September 28, 2008

Curlin surpasses Cigar's money record in Gold Cup, Big Brown next?

Move over Cigar and make way for the first $10 million purse winner in North America -- Curlin. Steve Asmussen conceded that this record was his #1 priority in bringing back Curlin for his 4 year-old season, not quite as altruistic as the reasons majority owner Jess Jackson stated for bringing back the champ. “I want to establish Curlin for what I think he is,” Jackson said. “He’s one of the horses of the century.” Trainer Steve Asmussen challenges industry peers on Mr.
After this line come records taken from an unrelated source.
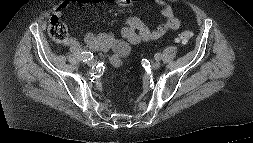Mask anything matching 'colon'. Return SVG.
Segmentation results:
<instances>
[{"label":"colon","instance_id":"1","mask_svg":"<svg viewBox=\"0 0 253 143\" xmlns=\"http://www.w3.org/2000/svg\"><path fill=\"white\" fill-rule=\"evenodd\" d=\"M48 34L51 39L58 44H64L68 40L67 28L57 16H52L50 18L48 25ZM191 38L192 33L189 31H184L177 36L176 42L178 44L184 45L187 44ZM113 60H115V58H113Z\"/></svg>","mask_w":253,"mask_h":143}]
</instances>
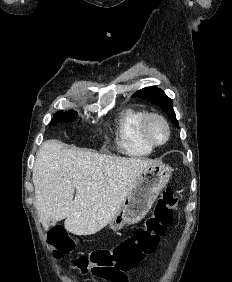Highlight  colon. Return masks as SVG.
<instances>
[{
  "instance_id": "5ec220e1",
  "label": "colon",
  "mask_w": 232,
  "mask_h": 282,
  "mask_svg": "<svg viewBox=\"0 0 232 282\" xmlns=\"http://www.w3.org/2000/svg\"><path fill=\"white\" fill-rule=\"evenodd\" d=\"M178 204L176 191L165 187L154 208L141 227L110 249H97L87 255L78 256L73 268L83 275L105 277L116 270L129 271L137 267L146 256L152 254L172 221ZM49 244L53 258L59 259L75 246V240L60 226L49 232Z\"/></svg>"
}]
</instances>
Jackson's decision to bring Curlin back as a four year-old, stating, "I want to meet the person who would leave so much money on the table for the sport of seeing what their horse could accomplish." If these statements were not just fanciful fodder (all too common in this industry), there is only one choice Team Curlin is left with... face Big Brown mano E mano in the Classic.

Timeform Global Rankings of Great Britian list Curlin as the top rated horse in the world, with Big Brown at #3. They comment on the two American standouts as follows, "Big Brown returned after an eight week break at Monmouth Park and showed plenty of determination to win the Haskell Invitational (gr. I). Whether the much-anticipated meeting with Curlin ever takes place seems doubtful, but there’s every chance that Big Brown will be right back at his best with that run behind him and that would be good enough to make Curlin have to pull out all the stops."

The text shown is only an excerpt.